This is the third post by Rally Director of Analytics, Larry Maccherone, in a series on “The Seven Deadly Sins of Agile Measurement.” Get an introduction and read about Sin #1, then learn about Sins #2 and #3. Find Sin #7 here.
Sin #4 - Too-costly metrics
Sometimes it’s too expensive or burdensome to get the exact metric you want. Even when the actual cost--in time it takes for your developers to record extra information that helps calculate a certain metric--is low, the perceived burden can be much greater, especially in an Agile environment. Developers often are your most valuable resources and you do not want to burden them unnecessarily. You should only ask your developers to input manual data if they believe it leads to a measurement whose value exceeds the perceived burden (see Sin #1).
What this means is that in many cases, qualitative insight is your best alternative, but that's OK, maybe even desirable (see Sin #3). However, you can turn a qualitative perception into quantitative insight via a survey. That’s why two of the SDPI dimensions are customer satisfaction and employee engagement. We recommend that you use a very lightweight metric (maybe one question like net promoter score) for minimal burden while capturing a lot of value.

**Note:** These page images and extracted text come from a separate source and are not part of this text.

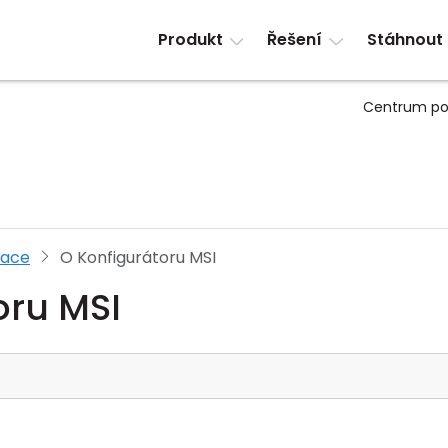
Produkt
Řešení
Stáhnout
Centrum po
race
O Konfigurátoru MSI
oru MSI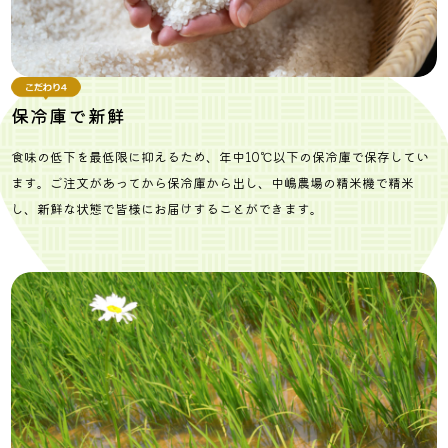
保冷庫で新鮮
食味の低下を最低限に抑えるため、年中10℃以下の保冷庫で保存してい
ます。ご注文があってから保冷庫から出し、中嶋農場の精米機で精米
し、新鮮な状態で皆様にお届けすることができます。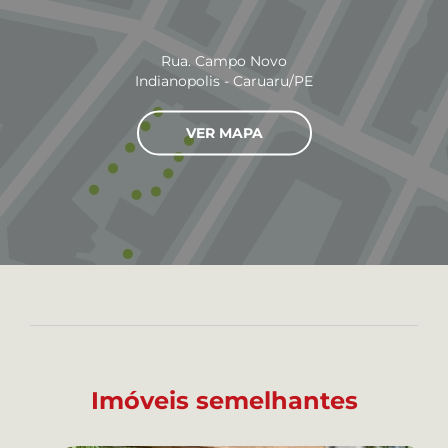
Rua. Campo Novo
Indianopolis - Caruaru/PE
VER MAPA
Imóveis semelhantes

When assessing the value of a particular metric, make sure you include the “cost” of the perceived burden on your developers to record that metric. Qualitative insights can become valuable quantitative data.
Sin #5 - Using a convenient metric
Better measurement leads to better insights, which in turn lead to better decisions and eventually better outcomes. With this measurement chain of effect in mind, many people start by choosing measurements that are easy to acquire. However, measuring what’s easy often can drive the wrong behavior. Let’s use a sports analogy to illustrate this point.
In 2010, Monta Ellis of the Golden State Warriors was the ninth-highest scorer in the NBA. Carmelo Anthony of the Denver Nuggets was the eighth-highest scorer. Measuring individual scoring totals is easy, and you might assume that because these players were prolific scorers, their teams were winning games.
However, it turns out that the more they played, the less their teams won. Scoring is itself a function of two measures: the number of shots taken, and the percentage of those shots that go in the basket. These two “stars” have high measures for the former but low measures for the latter: they are high scorers because they take more shots, but their shooting percentages are quite low. Since they’re not making more opportunities for shots--their teams take almost exactly the same number of shots per game no matter how much they play--they are literally stealing shots from their teammates who might have a better chance of scoring.
So while the flow of learning goes from measures to outcomes, the best way to make measurement decisions is to start by identifying the desired outcomes. That’s why we call this ODIM:
better OUTCOMES ← better DECISIONS ← better INSIGHTS ← better MEASURES
Applying this to our sports analogy, the NBA stars should focus on the outcome of winning more games rather than being high scorers. If they used insights gained from measurements, such as the overall likelihood of the team scoring under various conditions, it would help them make better game-time decisions and achieve the right outcome.
Even the best strategy can fail in the execution, one small decision at a time. Another way to think about measurement in this context is that it provides the feedback to help your people know which decisions best align with your strategy.
Sin #6 - Bad analysis
Imagine setting a service level agreement, thinking that you would miss it in just 0.2% of your cases, but in reality you miss it in 1.0% of your cases. If you had allocated $200,000 as a contingency, you’d actually need $1,000,000. Yikes! Though the percentages seem small, you can see that their impact in dollars is not. This kind of bad analysis is actually a fairly easy mistake to make.
Here’s the same chart we discussed in Sin #1--using measurement as a lever to drive someone else’s behavior--where we looked at how coloring the dots red is "lever" rather than "feedback". Each dot represents a user story: the higher the dot, the longer it took to be completed. The upper control limit is supposed to be a 2 standard deviation, or 97.7% threshold, but the data are not normally distributed so it's really only about a 92% threshold.
Many phenomena in the knowledge-work domain exhibit fat-tail behavior, and the tail is frequently what interests us. Careless statistical analysis will hugely underestimate this.
This is just one example of the way in which bad analysis can drive misinformed decisions. The heavenly virtue to go with this sin is to invest in the expertise that enables you to do correct analysis.
Larry Maccherone is Director of Research and Analytics at Rally Software.